The animals used for the study included wild zebras, giraffes and elephants from Kenya, domestic sheep, cattle and horses from New Jersey, and humans from North Carolina. The graphic above shows how “carbon-to-nitrogen ratios in poop vary between animals as a result of diet and physiology. These ratios also govern the abundance of microbes in their guts.” (Image copyright: Aspen Reese/Harvard University.)
Reese discovered that the bacteria in the human gut had access to only one nitrogen atom for every 10 carbon atoms. The bacteria in other mammals’ guts had access to one nitrogen atom for every four carbon atoms. The question arose: Could nitrogen levels in the human gut impact the microbiome?
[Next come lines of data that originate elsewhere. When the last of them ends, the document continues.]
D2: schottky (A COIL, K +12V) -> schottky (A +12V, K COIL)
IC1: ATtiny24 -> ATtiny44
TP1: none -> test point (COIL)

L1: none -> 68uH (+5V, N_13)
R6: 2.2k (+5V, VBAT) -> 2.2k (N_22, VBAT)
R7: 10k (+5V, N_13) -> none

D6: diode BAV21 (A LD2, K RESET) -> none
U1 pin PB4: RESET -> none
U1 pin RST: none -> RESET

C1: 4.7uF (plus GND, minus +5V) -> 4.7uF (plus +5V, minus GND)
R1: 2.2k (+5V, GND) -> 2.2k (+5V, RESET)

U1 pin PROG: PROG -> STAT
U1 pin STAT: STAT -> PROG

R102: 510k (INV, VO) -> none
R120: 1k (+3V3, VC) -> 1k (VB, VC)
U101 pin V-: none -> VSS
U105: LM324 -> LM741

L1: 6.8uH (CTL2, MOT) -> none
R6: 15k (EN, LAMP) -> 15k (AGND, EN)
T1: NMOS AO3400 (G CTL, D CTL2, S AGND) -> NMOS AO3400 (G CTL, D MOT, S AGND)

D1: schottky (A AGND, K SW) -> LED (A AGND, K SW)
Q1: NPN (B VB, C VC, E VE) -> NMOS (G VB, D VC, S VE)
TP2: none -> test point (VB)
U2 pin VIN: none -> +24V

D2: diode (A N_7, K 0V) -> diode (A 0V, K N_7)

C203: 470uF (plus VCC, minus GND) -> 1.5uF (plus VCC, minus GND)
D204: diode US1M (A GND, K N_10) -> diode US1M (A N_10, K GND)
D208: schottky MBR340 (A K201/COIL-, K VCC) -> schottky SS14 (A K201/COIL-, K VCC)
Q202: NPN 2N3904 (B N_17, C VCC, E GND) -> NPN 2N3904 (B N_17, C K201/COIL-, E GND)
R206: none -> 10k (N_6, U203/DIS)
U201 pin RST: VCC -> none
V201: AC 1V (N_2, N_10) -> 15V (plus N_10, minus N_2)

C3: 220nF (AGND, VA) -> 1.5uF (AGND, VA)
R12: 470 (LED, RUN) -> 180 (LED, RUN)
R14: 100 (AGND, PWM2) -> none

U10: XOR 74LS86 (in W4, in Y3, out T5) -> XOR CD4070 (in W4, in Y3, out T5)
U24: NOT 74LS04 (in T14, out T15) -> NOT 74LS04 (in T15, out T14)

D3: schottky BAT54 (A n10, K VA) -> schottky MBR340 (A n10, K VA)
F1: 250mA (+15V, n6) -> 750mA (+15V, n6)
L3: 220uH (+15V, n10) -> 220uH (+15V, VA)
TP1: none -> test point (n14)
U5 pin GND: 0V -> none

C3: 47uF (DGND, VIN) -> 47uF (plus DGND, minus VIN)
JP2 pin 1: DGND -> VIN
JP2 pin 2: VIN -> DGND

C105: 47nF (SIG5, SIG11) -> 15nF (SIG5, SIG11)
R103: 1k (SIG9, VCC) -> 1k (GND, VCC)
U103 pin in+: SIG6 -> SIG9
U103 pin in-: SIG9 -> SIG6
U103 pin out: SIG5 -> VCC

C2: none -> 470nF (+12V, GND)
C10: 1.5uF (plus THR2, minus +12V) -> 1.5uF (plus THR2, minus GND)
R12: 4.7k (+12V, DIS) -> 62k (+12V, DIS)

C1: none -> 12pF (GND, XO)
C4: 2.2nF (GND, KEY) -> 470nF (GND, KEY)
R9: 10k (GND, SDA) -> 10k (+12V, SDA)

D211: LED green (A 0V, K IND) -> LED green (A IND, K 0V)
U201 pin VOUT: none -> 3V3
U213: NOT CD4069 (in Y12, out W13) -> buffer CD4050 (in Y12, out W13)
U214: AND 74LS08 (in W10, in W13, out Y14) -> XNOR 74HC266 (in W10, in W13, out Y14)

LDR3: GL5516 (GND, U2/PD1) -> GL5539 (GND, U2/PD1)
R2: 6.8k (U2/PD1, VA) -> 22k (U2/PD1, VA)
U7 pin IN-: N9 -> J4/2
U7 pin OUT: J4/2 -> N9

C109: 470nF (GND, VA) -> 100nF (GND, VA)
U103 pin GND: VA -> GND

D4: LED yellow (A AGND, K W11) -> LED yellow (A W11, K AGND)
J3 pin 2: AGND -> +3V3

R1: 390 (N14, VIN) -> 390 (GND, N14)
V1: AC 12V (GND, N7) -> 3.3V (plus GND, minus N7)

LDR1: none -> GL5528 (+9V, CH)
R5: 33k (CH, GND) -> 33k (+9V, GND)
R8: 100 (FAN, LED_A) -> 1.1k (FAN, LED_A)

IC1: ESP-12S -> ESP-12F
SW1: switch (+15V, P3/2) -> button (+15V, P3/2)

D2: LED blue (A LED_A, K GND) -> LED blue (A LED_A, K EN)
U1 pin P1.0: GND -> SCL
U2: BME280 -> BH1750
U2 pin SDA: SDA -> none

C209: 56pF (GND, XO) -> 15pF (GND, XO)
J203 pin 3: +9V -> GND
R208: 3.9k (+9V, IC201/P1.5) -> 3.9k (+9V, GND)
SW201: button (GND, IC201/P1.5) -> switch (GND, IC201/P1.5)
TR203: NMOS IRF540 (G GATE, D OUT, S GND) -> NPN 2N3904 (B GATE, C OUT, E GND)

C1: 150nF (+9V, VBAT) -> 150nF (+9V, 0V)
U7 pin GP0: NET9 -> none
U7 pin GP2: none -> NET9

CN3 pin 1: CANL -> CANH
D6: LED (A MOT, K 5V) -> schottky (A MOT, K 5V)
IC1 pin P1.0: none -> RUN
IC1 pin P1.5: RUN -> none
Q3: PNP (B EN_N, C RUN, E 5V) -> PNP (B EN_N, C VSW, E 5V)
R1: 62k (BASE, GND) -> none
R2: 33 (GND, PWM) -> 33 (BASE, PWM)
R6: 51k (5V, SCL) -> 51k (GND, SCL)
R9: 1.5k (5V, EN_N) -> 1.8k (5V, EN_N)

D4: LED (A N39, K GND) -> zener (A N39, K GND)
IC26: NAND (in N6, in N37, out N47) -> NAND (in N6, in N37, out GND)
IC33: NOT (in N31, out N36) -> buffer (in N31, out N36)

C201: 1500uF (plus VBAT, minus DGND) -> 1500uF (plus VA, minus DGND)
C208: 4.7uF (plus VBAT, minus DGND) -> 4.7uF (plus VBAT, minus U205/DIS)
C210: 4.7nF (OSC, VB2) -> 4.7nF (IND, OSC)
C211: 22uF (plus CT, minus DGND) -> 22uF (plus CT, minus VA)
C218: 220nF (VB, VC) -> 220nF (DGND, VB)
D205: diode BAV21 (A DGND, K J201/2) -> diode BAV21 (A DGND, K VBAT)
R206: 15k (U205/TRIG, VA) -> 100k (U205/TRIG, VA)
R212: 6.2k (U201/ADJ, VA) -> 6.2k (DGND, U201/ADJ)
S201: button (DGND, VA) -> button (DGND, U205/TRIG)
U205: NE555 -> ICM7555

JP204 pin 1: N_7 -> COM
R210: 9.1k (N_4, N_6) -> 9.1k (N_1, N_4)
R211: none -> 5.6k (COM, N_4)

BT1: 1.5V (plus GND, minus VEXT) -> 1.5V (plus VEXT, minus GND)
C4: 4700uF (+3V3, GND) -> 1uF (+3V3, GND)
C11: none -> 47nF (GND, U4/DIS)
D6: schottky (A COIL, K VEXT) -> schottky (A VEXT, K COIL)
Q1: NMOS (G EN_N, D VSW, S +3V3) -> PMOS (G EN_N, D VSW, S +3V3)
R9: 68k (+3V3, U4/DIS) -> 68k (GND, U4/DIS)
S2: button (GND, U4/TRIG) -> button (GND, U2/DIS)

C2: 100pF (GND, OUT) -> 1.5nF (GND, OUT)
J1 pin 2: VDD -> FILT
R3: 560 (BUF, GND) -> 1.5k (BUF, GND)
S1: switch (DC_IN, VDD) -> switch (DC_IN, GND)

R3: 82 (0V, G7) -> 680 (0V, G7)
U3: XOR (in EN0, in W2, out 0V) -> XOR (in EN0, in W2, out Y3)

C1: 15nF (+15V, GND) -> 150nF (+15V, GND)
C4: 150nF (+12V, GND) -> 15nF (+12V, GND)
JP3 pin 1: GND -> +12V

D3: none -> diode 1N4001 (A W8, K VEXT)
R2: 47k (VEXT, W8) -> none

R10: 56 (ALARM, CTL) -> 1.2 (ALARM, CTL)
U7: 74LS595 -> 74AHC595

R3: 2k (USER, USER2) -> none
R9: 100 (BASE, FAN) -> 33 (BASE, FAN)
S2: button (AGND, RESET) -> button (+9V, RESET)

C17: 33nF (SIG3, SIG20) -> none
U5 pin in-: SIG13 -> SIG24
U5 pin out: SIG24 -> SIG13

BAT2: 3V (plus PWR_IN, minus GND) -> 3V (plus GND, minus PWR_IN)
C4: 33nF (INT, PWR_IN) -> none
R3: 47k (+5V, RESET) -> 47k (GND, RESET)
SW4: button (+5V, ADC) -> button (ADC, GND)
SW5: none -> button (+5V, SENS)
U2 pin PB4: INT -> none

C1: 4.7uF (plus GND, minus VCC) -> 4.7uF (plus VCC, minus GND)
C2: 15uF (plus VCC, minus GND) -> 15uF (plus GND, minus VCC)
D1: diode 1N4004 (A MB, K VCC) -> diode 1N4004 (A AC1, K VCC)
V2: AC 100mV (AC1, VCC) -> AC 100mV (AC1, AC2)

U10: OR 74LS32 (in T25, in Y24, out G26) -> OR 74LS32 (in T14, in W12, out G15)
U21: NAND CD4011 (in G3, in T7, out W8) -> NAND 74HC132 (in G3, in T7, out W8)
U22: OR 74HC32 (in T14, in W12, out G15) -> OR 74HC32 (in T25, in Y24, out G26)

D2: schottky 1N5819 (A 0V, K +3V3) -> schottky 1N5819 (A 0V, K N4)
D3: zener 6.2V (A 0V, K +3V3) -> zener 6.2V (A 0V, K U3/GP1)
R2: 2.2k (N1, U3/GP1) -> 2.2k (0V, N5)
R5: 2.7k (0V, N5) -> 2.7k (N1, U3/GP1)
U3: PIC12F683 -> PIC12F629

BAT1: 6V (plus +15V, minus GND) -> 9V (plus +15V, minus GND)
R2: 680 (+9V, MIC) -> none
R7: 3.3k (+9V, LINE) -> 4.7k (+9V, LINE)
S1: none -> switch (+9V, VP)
Reese performed tests on mice to determine if nitrogen levels could help regulate the microbiome. She fed the mice a diet packed with protein, which naturally contains a large amount of nitrogen. When she increased the amount of protein fed to the mice, the amount of their gut bacteria also increased. Reese then injected nitrogen directly into the bloodstream of the mice and found that some of that nitrogen ended up in their gut bacteria.
This discovery suggests the host can help save microbes in the gut by secreting nitrogen through the cells.
“Our findings support the idea that we’ve evolved a way to keep our bacteria on a leash by leaving them starving for nitrogen,” David noted on Phys.org. “It also explains why the Western diet might be bad for us. When people eat too much protein, it swamps the host’s ability to take up that nitrogen in the small intestine, and more of it ends up making its way to the large intestine, eliminating our ability to control our microbial communities.” (Photo copyright: Duke University School of Medicine.)
Antibiotics and Gut Bacteria
The team also performed a previous study regarding the effects of antibiotics on gut bacteria, which they published in June on eLife, an online open-access journal.
In that study, the researchers gave mice a five-day treatment of antibiotics. By analyzing their stool samples daily, the scientists discovered that many of the energy sources needed by microbes in the gut accumulated as bacteria was depleted. Some species of valuable gut bacteria are eliminated by antibiotics and may never return.
The researchers found that the mice had to eat each other’s stools in order for those essential microbes to return.
“People probably won’t want to do that,” David told Phys.org.
The trillions of microbes that reside in the human gut help manage almost every function of the human body. Poor gut health can contribute to a wide variety of health problems, including allergies, arthritis, dementia, diabetes, cardiovascular disease, leaky gut syndrome, and some cancers and autoimmune diseases.
Factors such as diet, sleep habits, stress levels, and the number of bacteria an individual is exposed to on a regular basis can negatively affect the microbiome.
Continuing research into the mysteries contained in the human microbiome provide valuable data about our gut bacteria. This type of information could eventually help microbiologists and clinical laboratory professionals more accurately identify diseases and health conditions and guide physicians to appropriate, and possibly targeted, precision medicine therapies for patients.